Surabaya (ANTARA) - Kamar Dagang dan Industri (Kadin) Jawa Timur dan Timor Leste menjalin kerja sama di berbagai bidang mulai dari perdagangan, usaha mikro, kecil, dan menengah (UMKM) hingga investasi di sektor daur ulang.
Wakil Ketua Umum Kadin Jatim Bidang Perdagangan dan Promosi Luar Negeri Tommy Kayhatu mengatakan perkembangan hubungan dagang antara Jawa Timur dan Timor Leste sepanjang periode 2021 hingga 2025 sudah menunjukkan kinerja yang positif.
“Jatim itu menjadi mitra dagang strategis bagi Timur Leste, karena secara geografis sangat dekat. Bahan produk kita yang selama ini telah diekspor kesana," katanya di Surabaya, Sabtu.

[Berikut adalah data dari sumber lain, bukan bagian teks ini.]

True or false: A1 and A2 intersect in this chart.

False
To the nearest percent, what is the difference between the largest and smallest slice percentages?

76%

Berdasarkan data Badan Pusat Statistik (BPS), kinerja perdagangan kedua wilayah semakin menguat pada 2023 dengan nilai ekspor Jatim ke Timor Leste naik menjadi 243,18 juta dolar AS hingga terjadi surplus neraca perdagangan 237,68 juta dolar AS.

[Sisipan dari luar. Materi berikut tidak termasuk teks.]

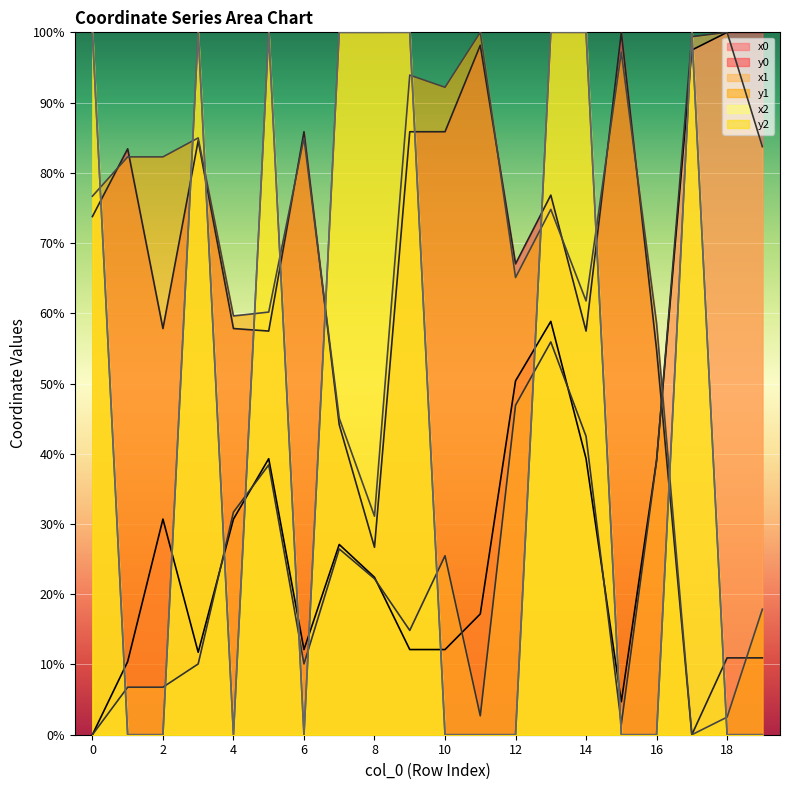

The x0 series shows 11.7 at 3. True or false?

True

Tren positif ini berlanjut pada 2024 menghasilkan surplus tertinggi selama periode pengamatan sebesar 254,84 juta dolar AS sedangkan pada 2025 hingga Oktober terjadi surplus 238,29 juta dolar AS.
Asisten Atase Industri dan Perdagangan Timor Leste Ricardo de Araujo mengatakan Timor Leste sebagai negara yang relatif baru merdeka masih berada dalam tahap pembangunan.

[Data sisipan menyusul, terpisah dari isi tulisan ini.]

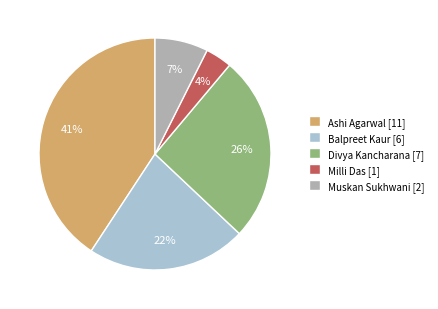

Do Ashi Agarwal and Balpreet Kaur together represent more than half of the pie?

Yes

Kondisi tersebut membuat kebutuhan terhadap pengembangan industri kecil dan menengah menjadi sangat besar dan Jawa Timur dinilai memiliki posisi strategis dalam mendukung kebutuhan itu.
Bahkan, lanjut Ricardo, penguatan UMKM menjadi salah satu fokus utama kerja sama karena saat ini jumlah UMKM di Timor Leste masih terbatas lantaran pembangunan yang dilakukan secara bertahap.
Hal itu yang mendorong Timor Leste memerlukan pendampingan dengan jenis UMKM yang dibutuhkan antara lain industri kecil seperti kerajinan tenun, makanan ringan, serta produksi perabot rumah tangga sederhana.
Selain UMKM, peluang investasi besar juga terbuka khususnya di sektor pengelolaan sampah dan daur ulang karena Timor Leste belum memiliki sistem pemilahan dan daur ulang sampah.
Ricardo menginginkan perusahaan-perusahaan dari Indonesia khususnya Jawa Timur dapat berinvestasi di sektor tersebut.
“Untuk daur ulang itu belum ada. Sampah masih dikumpulkan di satu tempat saja,” ujarnya.
Ia juga mengungkapkan kebutuhan mendesak terhadap suku cadang dan layanan perawatan alat berat karena banyak pengusaha Timor Leste membeli alat berat dari Indonesia namun terkendala layanan purna jual.
“Setelah alat berat operasi satu sampai dua tahun, sering bermasalah karena tidak ada suku cadang di sana,” kata Ricardo.
Beberapa produk utama yang dikirim dari Indonesia ke Timor Leste meliputi bahan bangunan, makanan, obat-obatan, kosmetik, serta alat berat.
Dengan jumlah penduduk Timor Leste yang kini mencapai sekitar 1,5 juta jiwa, Ricardo pun berharap pertemuan dengan Kadin Jatim dapat membuka kerja sama yang lebih konkret dan berkelanjutan.
“Harapan kami, ke depan kerja sama dengan Kadin Jawa Timur bisa berjalan lebih baik dan saling menguntungkan,” katanya.